Some of the quality related activities will reside in the detection phase for the foreseeable future as they demand a product being compiled, deployed, and properly configured. A security penetration test, system end-to-end, load tests, are some of the examples for such While other quality related activities should be constantly challenged whether they should remain in this, late, phase of testing and whether they can be replaced by more preventive methods while still providing the same level of confidence.
Companies still often rely heavily on UI based end to end tests that represent a user journey through the product. Those tests are using tools that emulate user actions to perform a business flow and confirm that the system behaves as expected and returns an expected result. While those tests are legitimate, they are fragile, slow, heavy on resources and most important - demand constant maintenance if a product has active development cycles. Following the Test Pyramid principle, first defined by Mike Cohn, it would be much cost effective to push those tests to the Service/API/Integration level where automation is much faster, stable and hence, cheaper. By doing that the tests will no longer require the whole product to be created or deployed, which will effectively move this activity from detection to prevention. The problem of API/Integration tests being more isolated and missing the big, user-centric, the picture is, in fact, diminishing as micro service product architecture concepts are being embraced. While not all UI based end-to-end tests should be converted to sets of integrations tests, an organisation can significantly reduce costs and increase speed by converting most of them and leaving minimal amount to ensure user experience of a product.
Ideally, UI based end-to-end tests will completely disappear when the front end holds no business logic whatsoever, or every operation done through UI would have a corresponding API/hook in place for testing purposes. In this case, a visual, maybe even manual inspection, once in a while would be sufficient to ensure UX is intact, the rest will be covered by frequently running, fast and reliable integration tests.

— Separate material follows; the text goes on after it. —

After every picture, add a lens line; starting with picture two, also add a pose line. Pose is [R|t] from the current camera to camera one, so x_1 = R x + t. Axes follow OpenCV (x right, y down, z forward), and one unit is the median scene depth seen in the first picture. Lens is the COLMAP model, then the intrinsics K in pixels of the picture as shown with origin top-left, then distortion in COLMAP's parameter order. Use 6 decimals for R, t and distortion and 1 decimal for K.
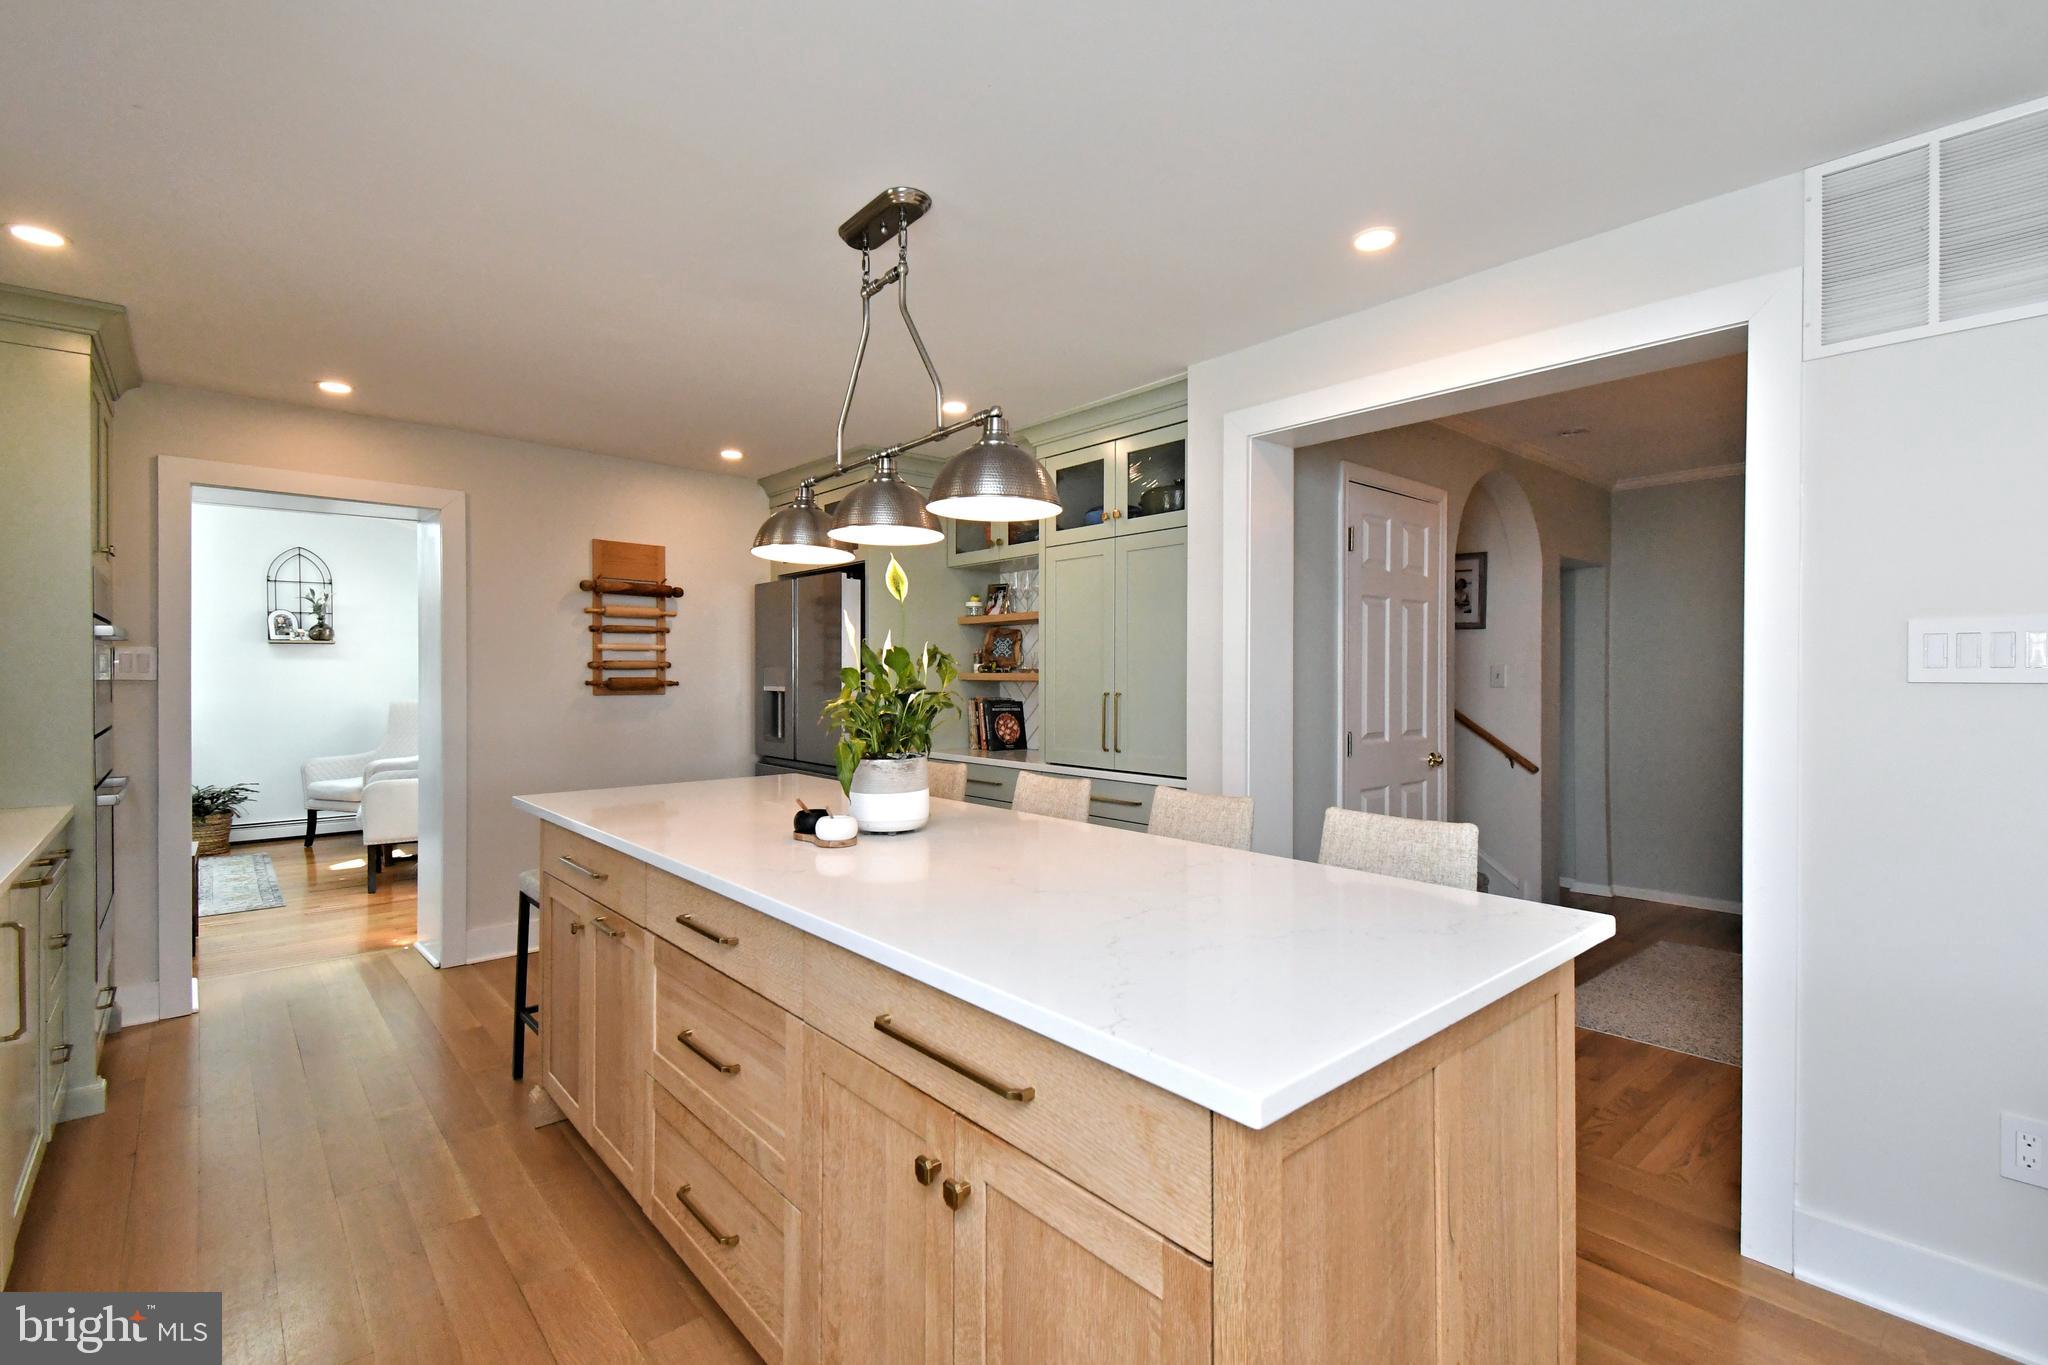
lens RADIAL K [[910.0, 0, 1014.7], [0, 910.0, 675.6], [0, 0, 1]] dist [0.018193, -0.000559]
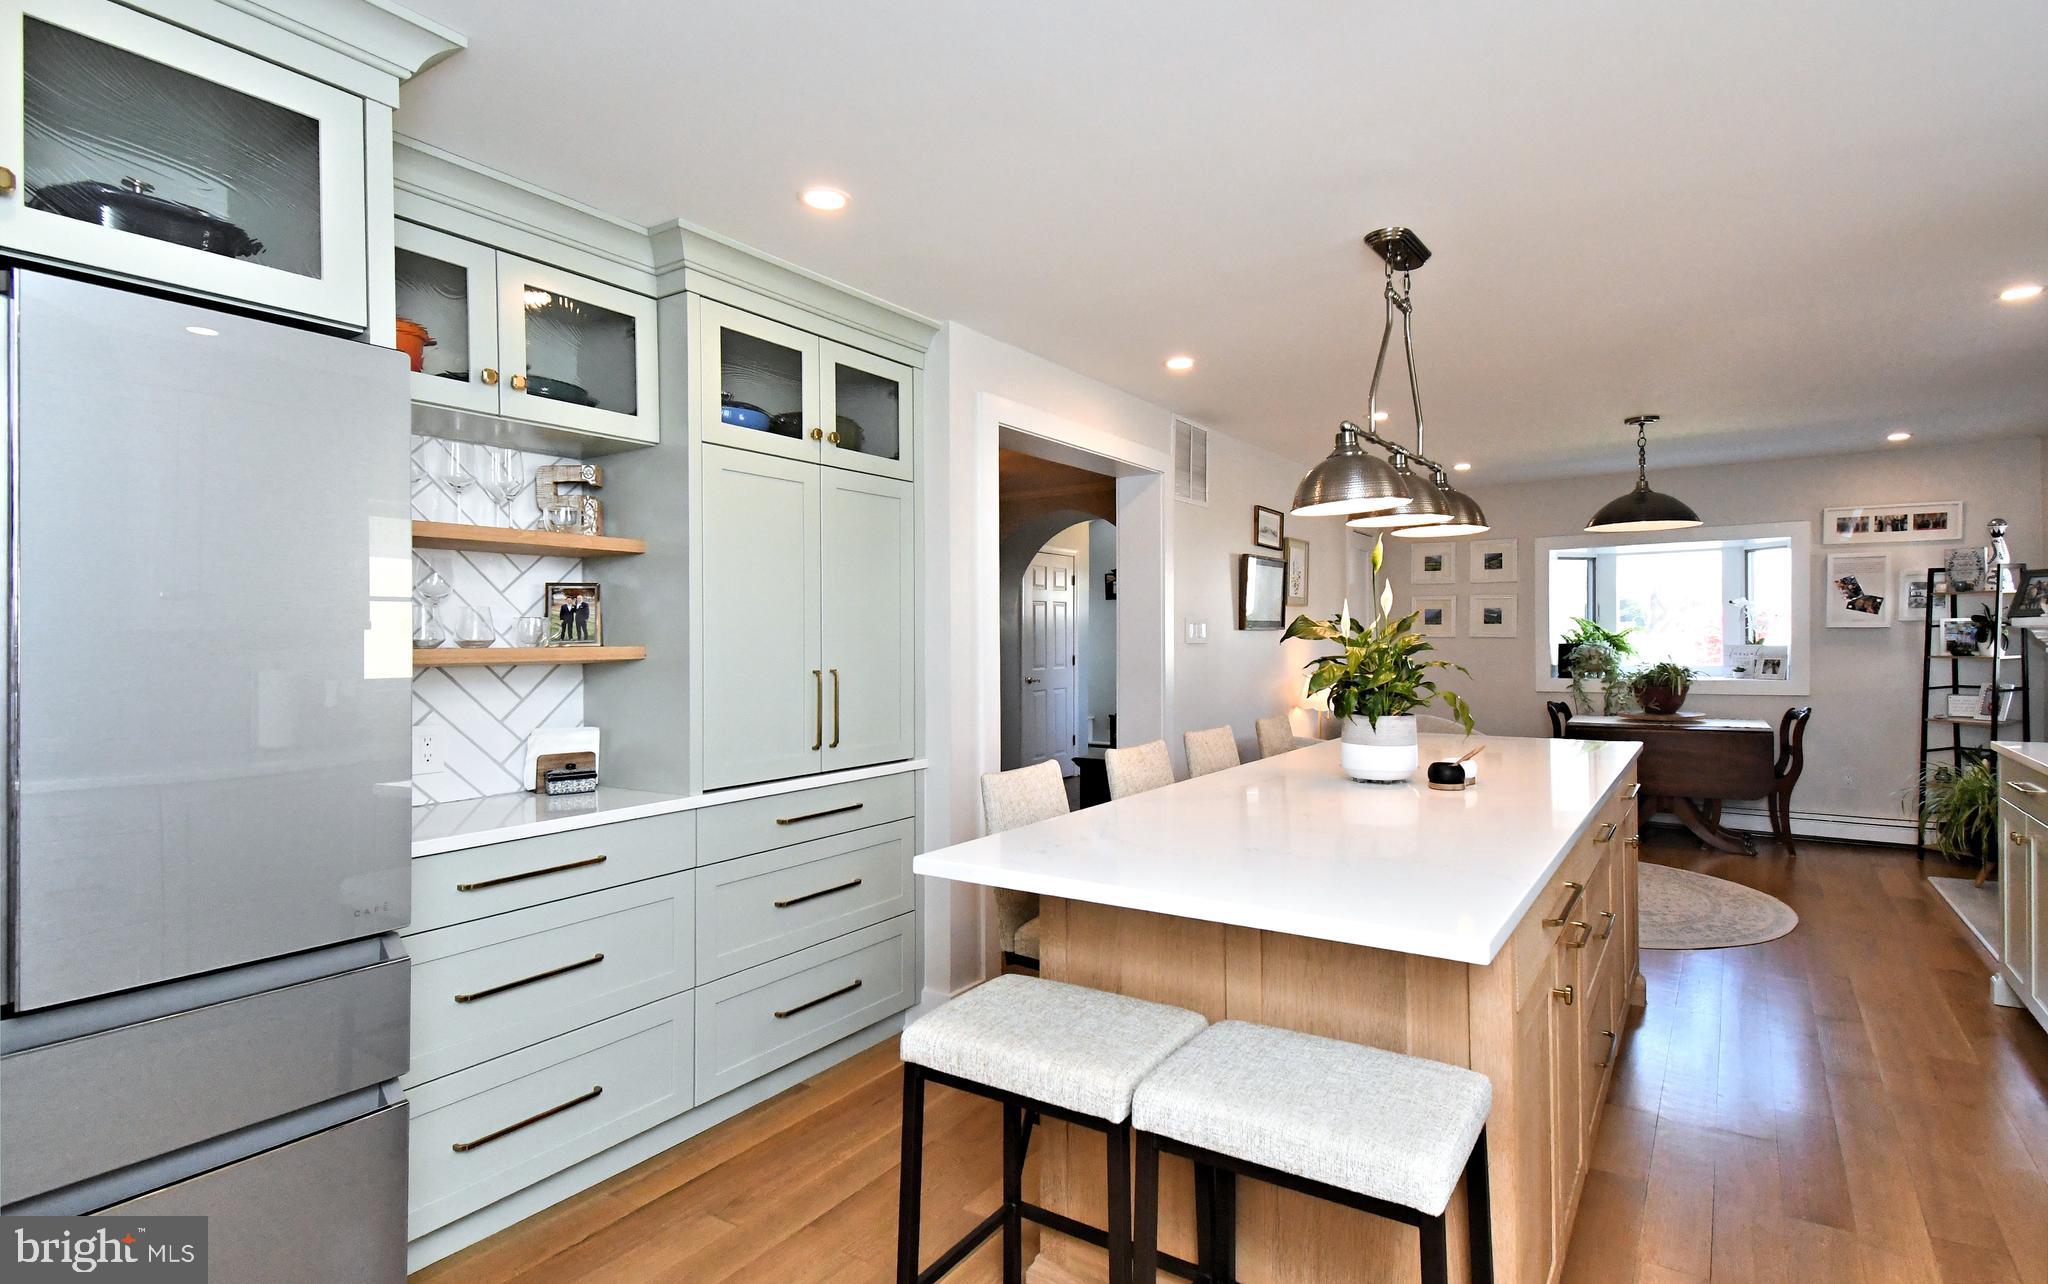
lens RADIAL K [[1029.7, 0, 1021.7], [0, 1029.7, 645.9], [0, 0, 1]] dist [0.062918, -0.033254]
pose [[-0.237447, -0.004135, 0.971392, -0.633559], [0.013722, 0.999877, 0.007611, -0.005005], [-0.971304, 0.015137, -0.237361, 0.863721]]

The third and the closing link of a circle is the analysis part. In iterative, fail-fast environments, it is important to constantly reevaluate and redistribute the activities and mechanisms in detection and prevention phases to ensure the most efficient resource allocation and highest quality output.
It is often that prevention and detection terms are used to describe parts of an existing quality process statically. While thinking of those groups as dynamic, moving and complementary parts of a single process turns it into a tool for improvement and practical application of “shift left” doctrine.